Warren’s recent moves haven’t been restricted to Washington. While the senator continues avoiding trips to the important presidential nominating states of New Hampshire and Iowa, turning down repeated invitations, according to local officials, two of her aides in recent weeks decamped to New Hampshire for new jobs with the state’s Democratic Party committee — one as its new communications director, and another as its political director.
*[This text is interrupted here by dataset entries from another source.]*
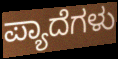
ಪ್ಯಾದೆಗಳು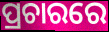
ପ୍ରଚାରରେ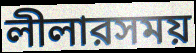
লীলারসময়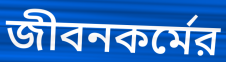
জীবনকর্মের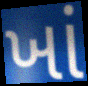
ખાંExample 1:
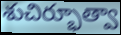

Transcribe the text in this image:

శుచిర్భూత్వా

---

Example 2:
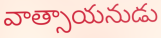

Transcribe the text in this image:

వాత్సాయనుడు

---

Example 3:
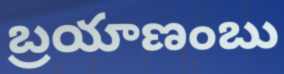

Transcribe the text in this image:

బ్రయాణంబు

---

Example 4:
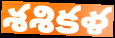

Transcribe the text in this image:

శశికళ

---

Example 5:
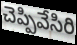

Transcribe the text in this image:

చెప్పివేసిరి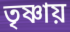
তৃষ্ণায়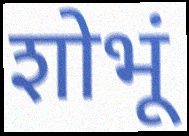
शोभूं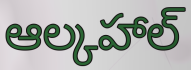
ఆల్కహాల్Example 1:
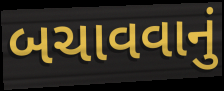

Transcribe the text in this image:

બચાવવાનું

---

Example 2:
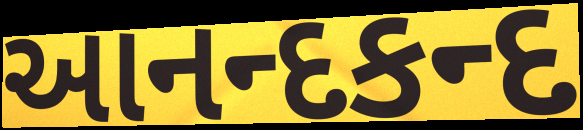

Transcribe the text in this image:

આનન્દકન્દ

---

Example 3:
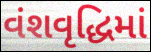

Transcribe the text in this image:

વંશવૃદ્ધિમાં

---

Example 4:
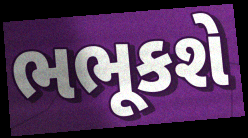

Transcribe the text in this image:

ભભૂકશે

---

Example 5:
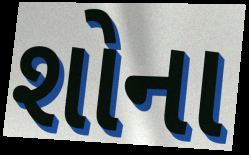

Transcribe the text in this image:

શોના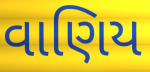
વાણિય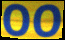
OO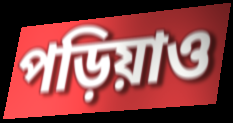
পড়িয়াও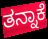
ತನ್ನಾಕೆ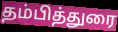
தம்பித்துரைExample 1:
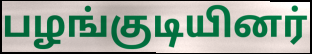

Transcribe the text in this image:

பழங்குடியினர்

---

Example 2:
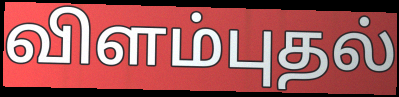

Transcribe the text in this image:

விளம்புதல்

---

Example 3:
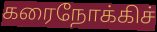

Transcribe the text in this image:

கரைநோக்கிச்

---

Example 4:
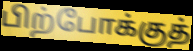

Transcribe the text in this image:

பிற்போக்குத்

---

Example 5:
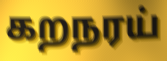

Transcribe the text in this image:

கறநரய்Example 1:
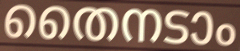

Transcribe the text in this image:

തൈനടാം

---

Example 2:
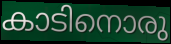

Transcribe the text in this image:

കാടിനൊരു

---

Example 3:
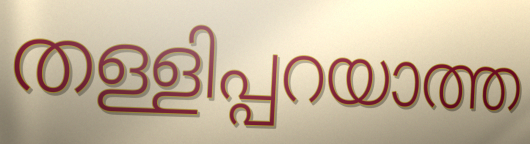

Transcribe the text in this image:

തള്ളിപ്പറയാത്ത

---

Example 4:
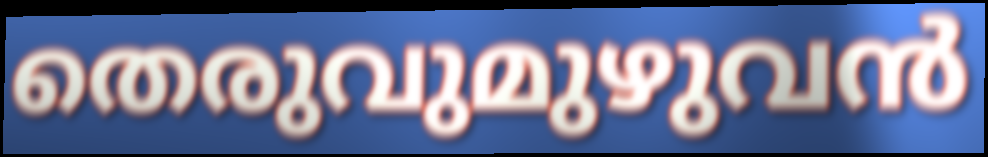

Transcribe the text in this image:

തെരുവുമുഴുവൻ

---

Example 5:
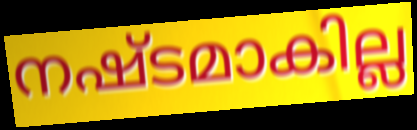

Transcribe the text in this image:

നഷ്ടമാകില്ലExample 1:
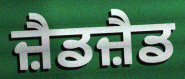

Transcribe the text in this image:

ਜ਼ੈਡਜ਼ੈਡ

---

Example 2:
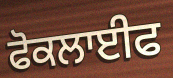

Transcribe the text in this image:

ਫੋਕਲਾਈਫ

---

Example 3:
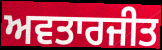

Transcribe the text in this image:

ਅਵਤਾਰਜੀਤ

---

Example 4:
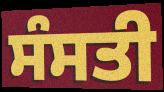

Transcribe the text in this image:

ਸੰਸਤੀ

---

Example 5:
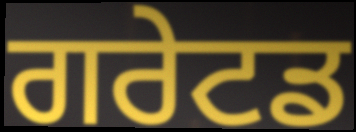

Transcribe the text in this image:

ਗਰੇਟਡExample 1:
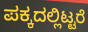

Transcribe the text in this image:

ಪಕ್ಕದಲ್ಲಿಟ್ಟರೆ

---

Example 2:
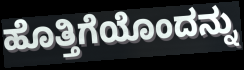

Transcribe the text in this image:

ಹೊತ್ತಿಗೆಯೊಂದನ್ನು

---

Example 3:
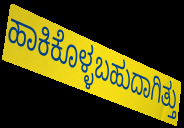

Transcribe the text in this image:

ಹಾಕಿಕೊಳ್ಳಬಹುದಾಗಿತ್ತು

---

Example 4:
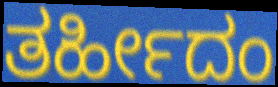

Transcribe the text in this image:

ತರ್ಹೀದಂ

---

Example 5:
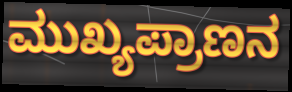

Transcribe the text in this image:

ಮುಖ್ಯಪ್ರಾಣನ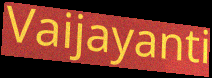
Vaijayanti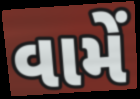
વામેં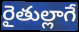
రైతుల్లాగేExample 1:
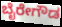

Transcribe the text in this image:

ಬೈರೇಗೌಡ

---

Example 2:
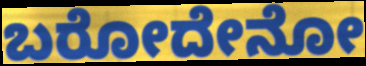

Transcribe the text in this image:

ಬರೋದೇನೋ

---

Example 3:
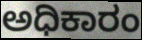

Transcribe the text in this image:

ಅಧಿಕಾರಂ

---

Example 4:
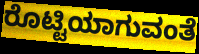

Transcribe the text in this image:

ರೊಟ್ಟಿಯಾಗುವಂತೆ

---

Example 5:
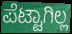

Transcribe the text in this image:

ಪೆಟ್ಟಾಗಿಲ್ಲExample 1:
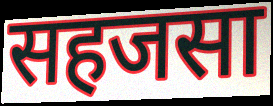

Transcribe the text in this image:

सहजसा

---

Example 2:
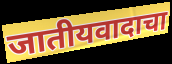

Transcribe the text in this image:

जातीयवादाचा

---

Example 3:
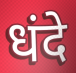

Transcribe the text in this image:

धंदे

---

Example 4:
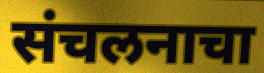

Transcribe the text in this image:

संचलनाचा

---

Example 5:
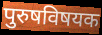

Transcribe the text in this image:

पुरुषविषयक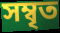
সম্বৃত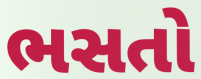
ભસતોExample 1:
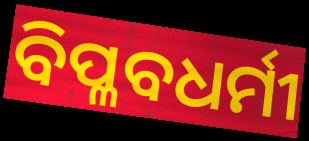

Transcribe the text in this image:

It’s a classic move for potential presidential hopefuls whose staffers are eager for face time and connections in early-voting states. “If she decided to run in New Hampshire, it would be good to have access to people with New Hampshire experience,” explained Kathy Sullivan, a former chair of the state party. “It’s not an unusual thing for us to see people who may have been associated with candidates, in both parties, who come up to New Hampshire in the midterms” before a presidential race.
Warren has also recently stepped up her endorsements and fundraising for House and gubernatorial candidates across the country, including in some long-shot races where she has little obvious connection to the candidate: She raised eyebrows in Washington this summer for popping up at a Democratic Congressional Campaign Committee breakfast, and her list of endorsees — some of who could turn into powerful, and grateful, supporters next year — stretches into the dozens. Sometimes, she helps candidates far from the public eye. In July, for example, she headlined a D.C. fundraiser for New Mexico congressional candidate Deb Haaland, who is likely to become Capitol Hill’s first Native American congresswoman. But sometimes, Warren jumps into the center of the House news cycle: Almost immediately after Hunter’s indictment this month, she started sending fundraising emails for his Democratic challenger.
The growing collection of dots are accumulating after months of preparation that have already seen Warren actively work to build her political capabilities, strengthen her party connections in Washington and around the country, shore up her biggest weaknesses, and burnish her national profile.
Warren has yet to announce she’s running, of course, and she continues stumping in Massachusetts for her reelection bid with frequent town hall events. But add her recent flurry to her team’s previous work, and you unmistakably have the seeds of a national campaign that could spring together if Warren ultimately decides to say “go.”
And that’s been enough for Republican campaigners who’ve been working to solidify her as a phony in the public’s mind before she can introduce herself on her own terms.
National GOP leaders still point to their pre-2016 campaign work of poisoning Clinton’s image as a model for what they’re trying to do to Warren. That work has sped up in the last few weeks: Republican researchers have been combing through Warren’s newly released tax returns searching for new issues to which they didn’t previously have access in recent days.
“In her attempt to position herself, she’s brought herself to the forefront, and we’re happy to make the public aware of her record,” said Sarah Dolan of the GOP opposition research group America Rising, which has been tracking Warren for well over a year. “We know she’s running.”